[Text provided]
● ● ● ● ●

# ZP Out of stock on Amazon



## Pumpernickel (Apr 5, 2012)

I went to order more ZP yesterday from Amazon.co.uk and found they were out of stock. There is another seller on there with it available but it's much more expensive so I looked to see if anywhere new was selling it and I came across a site calle viovet.co.uk who were actually cheaper than amazon. I bought 2 bags to qualify for their free delivery. 

Just wanted to mention this in case anyone else in the uk is running low


----------



## Buildthemskywards (Jun 16, 2012)

How much was it on there? I did the same thing but on petplanet.


----------



## Pumpernickel (Apr 5, 2012)

Buildthemskywards said:


> How much was it on there? I did the same thing but on petplanet.


The 1kg bag of Lamb was £15.49 - I think it was £16.49 last time I got from amazon. The venison ones are a bit more at £17.99.


----------



## michele (Jan 12, 2009)

Oh thanks for that I ordered from pet planet and had to pay p&p think it. was £4 .Ziwi has been out of stock on amazon for months


----------



## Buildthemskywards (Jun 16, 2012)

I got the venison one from pet planet and I think it was 17.49 so I bought two and some treats for the free shipping.


----------



## hmingtea (Nov 6, 2012)

i cant afford it... too costly out here in India Lamb 1kg from KP will cost me no less than 35 GBP which is around 1/4 of my monthly income... xD


----------

● ● ● ● ●

[Extracted data entries]
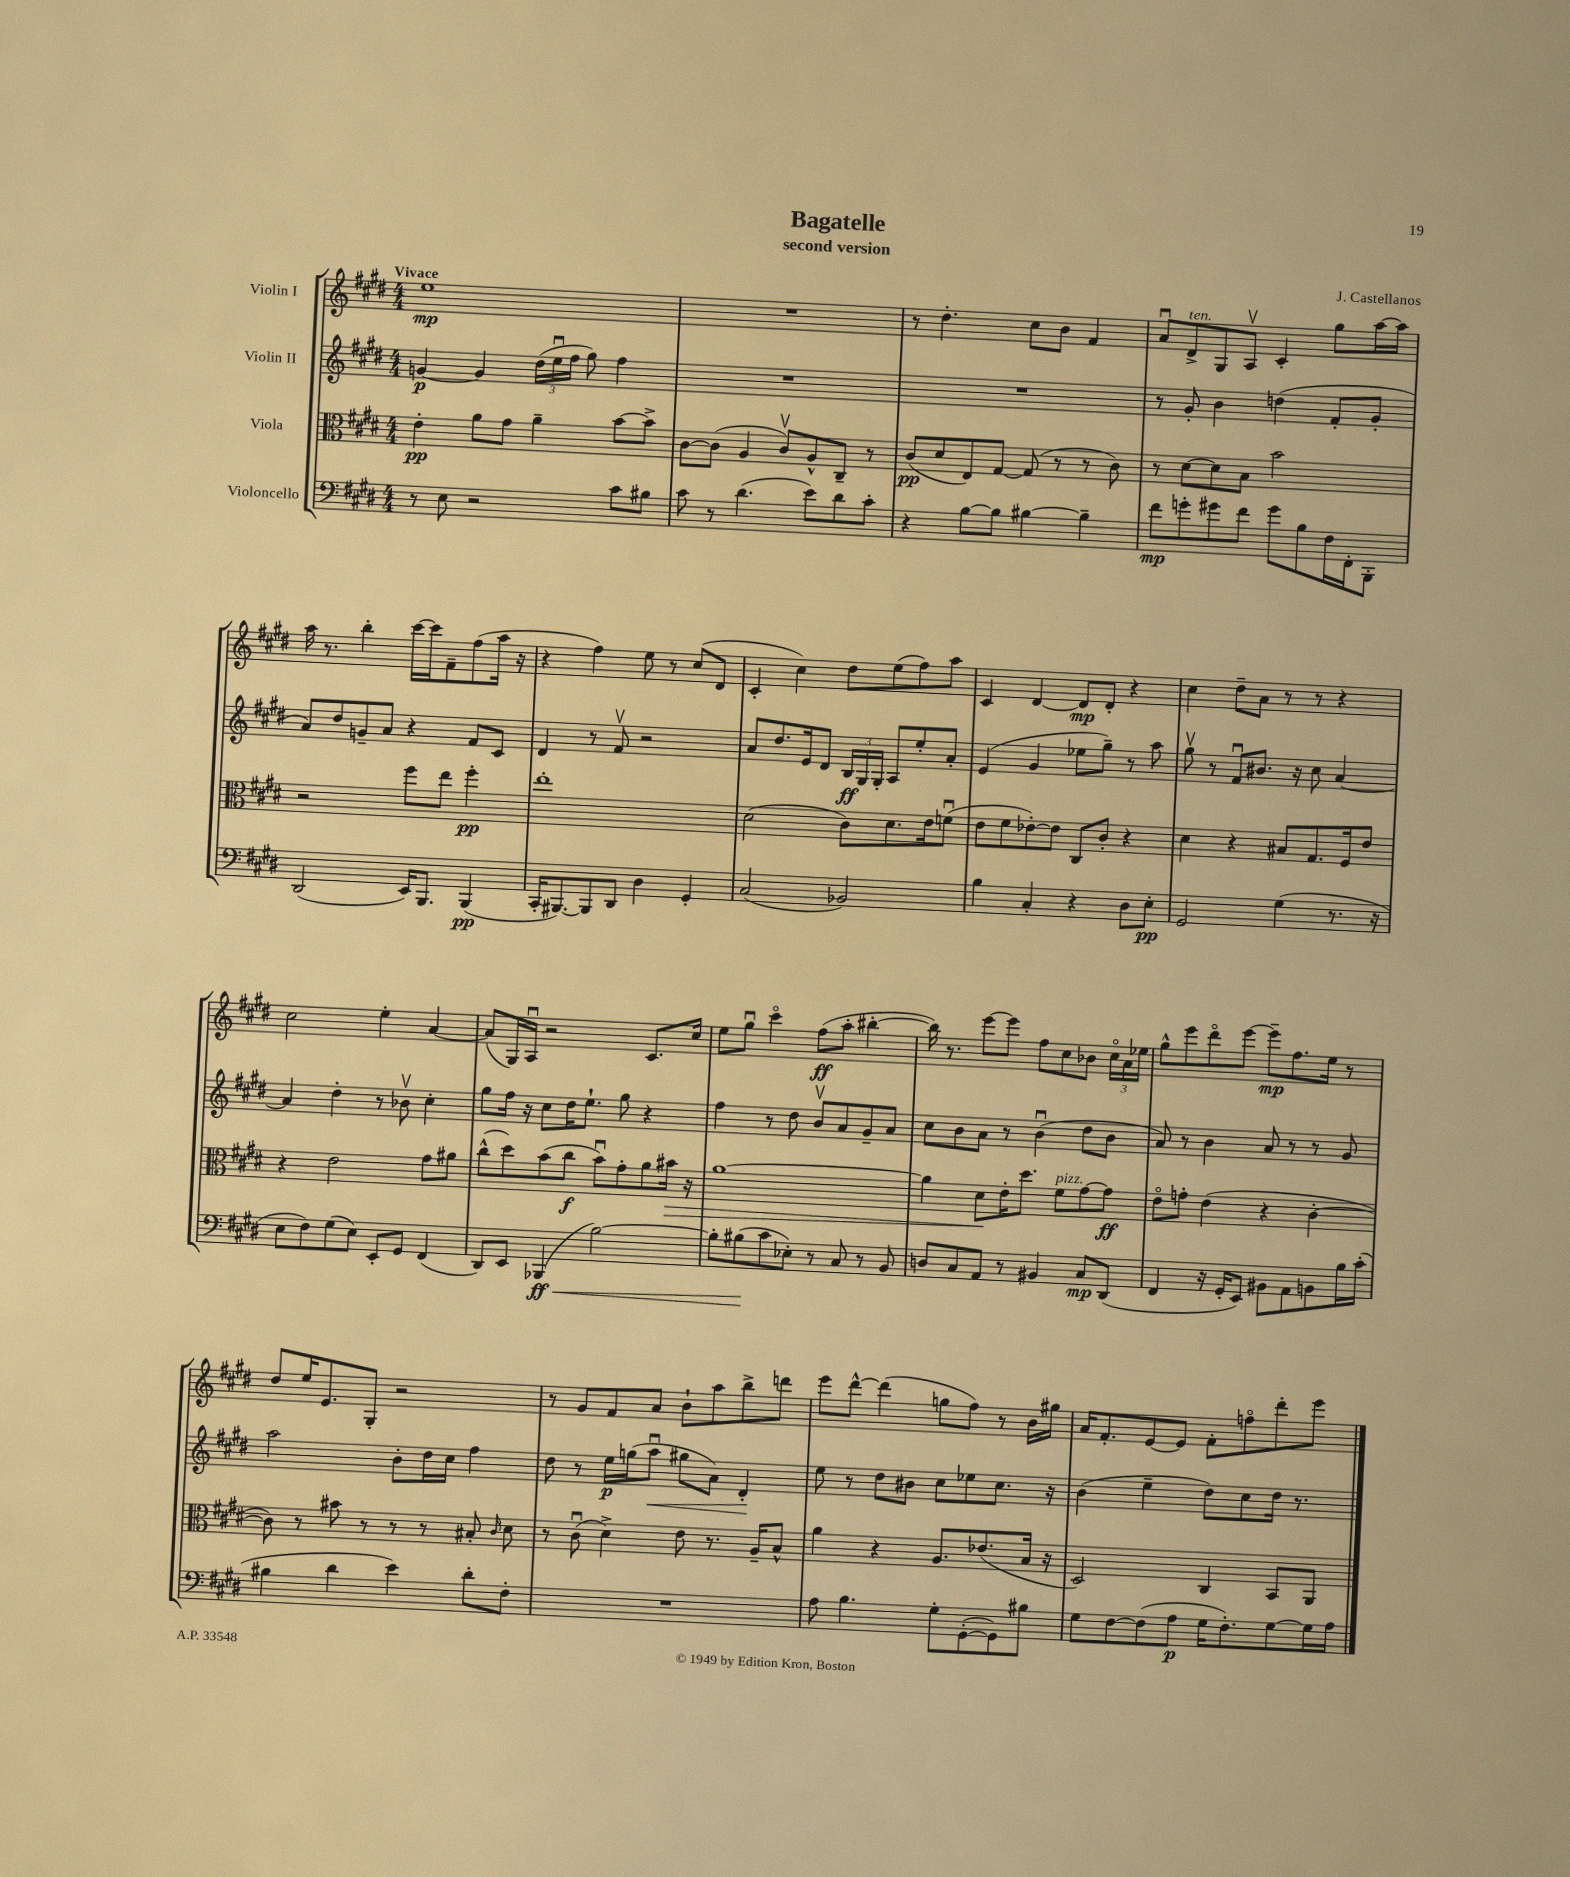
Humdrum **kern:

**kern	**dynam	**kern	**dynam	**kern	**dynam	**kern	**dynam
*part4	*part4	*part3	*part3	*part2	*part2	*part1	*part1
*staff4	*staff4	*staff3	*staff3	*staff2	*staff2	*staff1	*staff1
*I"Violoncello	*	*I"Viola	*	*I"Violin II	*	*I"Violin I	*
*clefF4	*	*clefC3	*	*clefG2	*	*clefG2	*
*k[f#c#g#d#]	*	*k[f#c#g#d#]	*	*k[f#c#g#d#]	*	*k[f#c#g#d#]	*
*M4/4	*	*M4/4	*	*M4/4	*	*M4/4	*
=1	=1	=1	=1	=1	=1	=1	=1
!	!	!	!	!	!	!LO:TX:a:B:t=Vivace	!
8r	.	4e'\	pp	[4gn/	p	1ee	mp
8E\	.	.	.	.	.	.	.
2r	.	8a\L	.	4g/]	.	.	.
.	.	8g#\J	.	.	.	.	.
.	.	4a~\	.	(24dd#\LL	.	.	.
.	.	.	.	24eeu\	.	.	.
.	.	.	.	24ff#\JJ	.	.	.
.	.	.	.	8gg#\)	.	.	.
8c#\L	.	[8b\L	.	4ff#\	.	.	.
8B#X\J	.	8b^\J]	.	.	.	.	.
=2	=2	=2	=2	=2	=2	=2	=2
8c#\	.	[8c#\L	.	1r	.	1r	.
8r	.	(8c#\J]	.	.	.	.	.
(4.d#\	.	4A/	.	.	.	.	.
.	.	8c#v/L)	.	.	.	.	.
8e\L)	.	8A^^/	.	.	.	.	.
8d#\	.	8C#~/J	.	.	.	.	.
8c#'\J	.	8r	.	.	.	.	.
=3	=3	=3	=3	=3	=3	=3	=3
4r	.	(8c#/L	pp	1r	.	8r	.
.	.	8d#/	.	.	.	4.dd#'\	.
[8B\L	.	8E/)	.	.	.	.	.
8B\J]	.	[8G#/J	.	.	.	.	.
[4B#X\	.	(8G#/]	.	.	.	8cc#\L	.
.	.	8r	.	.	.	8b\J	.
4B#~\]	.	8r	.	.	.	4f#/	.
.	.	8c#\)	.	.	.	.	.
=4	=4	=4	=4	=4	=4	=4	=4
8f#\L	mp	8r	.	8r	.	8au/L	.
!	!	!	!	!	!	!LO:TX:a:i:t=ten.	!
8gn'\	.	[8d#\L	.	8g#'/	.	8d#^/	.
8g#X\	.	8d#\]	.	4b\	.	8G#/	.
8f#\J	.	8B\J	.	.	.	8Av/J	.
8g#\L	.	2b\	.	(4ddn\	.	4c#'/	.
8B\	.	.	.	.	.	.	.
16F#\L	.	.	.	8f#'/L	.	8gg#\L	.
16FF#'\J	.	.	.	.	.	.	.
8BBB'\J	.	.	.	8g#'/J	.	[16aa\L	.
.	.	.	.	.	.	16aa\JJ]	.
!!LO:LB:g=z
=5	=5	=5	=5	=5	=5	=5	=5
(2DD#/	.	2r	.	8a/L)	.	16aa\	.
.	.	.	.	.	.	8.r	.
.	.	.	.	8dd#/	.	.	.
.	.	.	.	8gn~/	.	4bb'\	.
.	.	.	.	8a/J	.	.	.
16EE/KL)	.	8ff#\L	.	4r	.	[16ccc#\LL	.
8.BBB/J	.	.	.	.	.	16ccc#\J]	.
.	.	8ee\J	.	.	.	8f#~\	.
(4BBB/	pp	4ff#'\	pp	8f#/L	.	(8ff#\	.
.	.	.	.	8c#/J	.	16aa\Jk	.
.	.	.	.	.	.	16r	.
=6	=6	=6	=6	=6	=6	=6	=6
16CC#'/KL	.	1ee'	.	4d#/	.	4r	.
[8.BBB#X/)	.	.	.	.	.	.	.
8BBB#/]	.	.	.	8r	.	4ff#\)	.
8DD#/J	.	.	.	8f#v/	.	.	.
4D#\	.	.	.	2r	.	8ee\	.
.	.	.	.	.	.	8r	.
4GG#'/	.	.	.	.	.	(8cc#/L	.
.	.	.	.	.	.	8d#/J	.
=7	=7	=7	=7	=7	=7	=7	=7
(2C#/	.	(2d#\	.	8a/L	.	4c#'/	.
.	.	.	.	8.dd#/	.	.	.
.	.	.	.	.	.	4cc#\)	.
.	.	.	.	16e/k	.	.	.
.	.	.	.	8d#/J	.	.	.
2BB-X/)	.	8c#\L)	.	24B/LL	ff	8dd#\L	.
.	.	.	.	24G#/	.	.	.
.	.	.	.	24G#'/JJ	.	.	.
.	.	8.d#\	.	8A/L	.	(8ee\	.
.	.	.	.	8ee'/	.	8ff#\)	.
.	.	16e\k	.	.	.	.	.
.	.	(8fnu\J	.	8a'/J	.	8aa\J	.
=8	=8	=8	=8	=8	=8	=8	=8
4B\	.	8e\L	.	(4e/	.	4c#/	.
.	.	8f#\	.	.	.	.	.
4C#'/	.	[8e-X'\)	.	4g#/	.	[4d#/	.
.	.	8e-\J]	.	.	.	.	.
4r	.	8C#/L	.	8ee-X\L	.	8d#/L]	mp
.	.	8c#'/J	.	8gg#~\J)	.	8d#'/J	.
8D#\L	.	4r	.	8r	.	4r	.
8E'\J	pp	.	.	8aa\	.	.	.
=9	=9	=9	=9	=9	=9	=9	=9
2GG#/	.	4d#\	.	8gg#v\	.	4cc#\	.
.	.	.	.	8r	.	.	.
.	.	4r	.	8f#u/L	.	8dd#~\L	.
.	.	.	.	8.b#X/J	.	8a\J	.
(4G#\	.	8B#X/L	.	.	.	8r	.
.	.	.	.	16r	.	.	.
.	.	8.G#/	.	8cc#\	.	8r	.
8.r	.	.	.	[4a/	.	4r	.
.	.	16F#/k	.	.	.	.	.
.	.	8e/J	.	.	.	.	.
16r	.	.	.	.	.	.	.
!!LO:LB:g=z
=10	=10	=10	=10	=10	=10	=10	=10
8E\L	.	4r	.	4a/]	.	2cc#\	.
8F#\)	.	.	.	.	.	.	.
(8G#\	.	2e\	.	4dd#'\	.	.	.
8E\J)	.	.	.	.	.	.	.
8EE'/L	.	.	.	8r	.	4ee'\	.
8GG#/J	.	.	.	8b-Xv\	.	.	.
(4FF#/	.	8g#\L	.	4cc#'\	.	[4a/	.
.	.	8a#X\J	.	.	.	.	.
=11	=11	=11	=11	=11	=11	=11	=11
8DD#/L)	.	(8cc#^^\L	.	8gg#\L	.	(8a/L]	.
8EE/J	.	8dd#\)	.	16ff#\Jk	.	16G#/L)	.
.	.	.	.	16r	.	16Au/JJ	.
!	!LO:HP:b	!	!	!	!	!	!
(4BBB-X/	< ff	(8b\	.	8cc#\L	.	2r	.
.	.	8cc#\J	f	16dd#\K	.	.	.
.	.	.	.	8.ee`\J	.	.	.
[2B\)	.	8bu\L)	.	.	.	.	.
.	.	8g#'\	.	8gg#\	.	.	.
.	.	8a\	.	4r	.	8.c#/L	.
!	!	!	!LO:HP:b	!	!	!	!
.	.	16b#X\Jk	>	.	.	.	.
.	.	16r	.	.	.	16cc#/Jk	.
=12	=12	=12	=12	=12	=12	=12	=12
8B'\L]	.	[1a	.	4ff#\	.	8ee\L	.
(8B#X\	.	.	.	.	.	8gg#u\J	.
8c#\	[	.	.	8r	.	4ccc#\	.
8E-X'\J)	.	.	.	8dd#\	.	.	.
8r	.	.	.	8bv/L	.	(8ff#\L	ff
8C#/	.	.	.	8a/	.	8aa'\J	.
8r	.	.	.	8g#~/	.	[4bb#X'\	.
8BB/	.	.	.	8a/J	.	.	.
=13	=13	=13	=13	=13	=13	=13	=13
8Dn/L	.	4a\]	.	8cc#\L	.	16bb#\])	.
.	.	.	.	.	.	8.r	.
8C#/	.	.	.	8b\	.	.	.
8AA/J	.	8d#\L	.	8a\J	.	[8eee\L	.
8r	.	16e'\K	]	8r	.	8eee\J]	.
.	.	8.dd#\J	.	.	.	.	.
4BB#X/	.	.	.	(4bu\	.	8ff#\L	.
!	!	!LO:TX:a:i:t=pizz.	!	!	!	!	!
.	.	8f#\L	.	.	.	8cc#\	.
8C#/L	mp	[8g#\	.	8dd#\L	.	8b-X\J	.
(8DD#/J	.	8g#\J]	ff	8b\J	.	24cc#\LL	.
.	.	.	.	.	.	24a\	.
.	.	.	.	.	.	24ee-X\JJ	.
=14	=14	=14	=14	=14	=14	=14	=14
4FF#/	.	8e\L	.	8a/)	.	8gg#^^\L	.
.	.	8gn'\J	.	8r	.	8eee\	.
16r	.	(4e\	.	4b\	.	8ddd#\	.
16GG#'/KL	.	.	.	.	.	.	.
8EE/J)	.	.	.	.	.	[8eee\J	.
8BB#X\L	.	4r	.	8a/	.	8eee~\L]	mp
8AA\	.	.	.	8r	.	8.ff#\	.
8BBn\	.	[4c#'\	.	8r	.	.	.
.	.	.	.	.	.	16ee\Jk	.
16B\L	.	.	.	8g#/	.	8r	.
(16c#'\JJ	.	.	.	.	.	.	.
!!LO:LB:g=z
=15	=15	=15	=15	=15	=15	=15	=15
4B#X\	.	8c#\])	.	2aa\	.	8dd#/L	.
.	.	8r	.	.	.	16ee/K	.
.	.	.	.	.	.	8.e/	.
4d#\	.	8b#X\	.	.	.	.	.
.	.	8r	.	.	.	8G#'/J	.
4e\)	.	8r	.	8b'\L	.	2r	.
.	.	8r	.	16dd#\L	.	.	.
.	.	.	.	16cc#\JJ	.	.	.
8d#'\L	.	8B#X'/	.	4ff#\	.	.	.
.	.	16qqc#/	.	.	.	.	.
8F#'\J	.	8d#\	.	.	.	.	.
=16	=16	=16	=16	=16	=16	=16	=16
1r	.	8r	.	8dd#\	.	8r	.
.	.	(8c#u\	.	8r	.	8g#/L	.
.	.	4d#^\)	.	16ee\LL	p	8f#/	.
.	.	.	.	(16ggn\J	.	.	.
!	!	!	!	!	!LO:HP:b	!	!
.	.	.	.	8aau\J	<	8a/J	.
.	.	8e\	.	8gg#X\L	.	8b`\L	.
.	.	8.r	.	8a\J)	.	8aa\	.
.	.	.	.	4d#'/	.	8bb^\	.
.	.	16A~/KL	.	.	.	.	.
.	.	8B^^/J	.	.	.	8dddn\J	.
.	.	.	.	.	[	.	.
=17	=17	=17	=17	=17	=17	=17	=17
8A\	.	4a\	.	8ee\	.	8eee\L	.
4.B\	.	.	.	8r	.	[8ddd#^^\J	.
.	.	4r	.	8dd#\L	.	(4ddd#\]	.
.	.	.	.	8b#X\J	.	.	.
8G#'\L	.	8.A/L	.	8cc#\L	.	8ggn\L	.
([8GG#'\	.	.	.	8ee-X\	.	8ff#\J)	.
.	.	(8.e-X/	.	.	.	.	.
8GG#\])	.	.	.	8.cc#\J	.	8r	.
8B#X\J	.	16B/Jk	.	.	.	16b\LL	.
.	.	16r	.	16r	.	16gg#X\JJ	.
=18	=18	=18	=18	=18	=18	=18	=18
8G#\L	.	2D#/)	.	(4b\	.	16a/KL	.
.	.	.	.	.	.	8.f#'/	.
[8F#\	.	.	.	.	.	.	.
(8F#\]	.	.	.	4ee~\	.	[8e/	.
8A\J	p	.	.	.	.	8e/J]	.
16G#\KL	.	4C#/	.	8dd#\L)	.	8f#'\L	.
8.F#'\)	.	.	.	.	.	.	.
.	.	.	.	8cc#\	.	8ffn\	.
[8G#\	.	8BB/L	.	16dd#\Jk	.	8ddd#'\	.
.	.	.	.	8.r	.	.	.
16G#\L]	.	8AA/J	.	.	.	8eee\J	.
16A\JJ	.	.	.	.	.	.	.
==	==	==	==	==	==	==	==
*-	*-	*-	*-	*-	*-	*-	*-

● ● ● ● ●

[Exercise instructions]
a. In the forum thread, which site did Pumpernickel find selling ZP more cheaply than Amazon?
b. Count the lines of the listing that contain the string "kern", with case counting, and give only the number.

[Response list]
a. viovet.co.uk

b. 2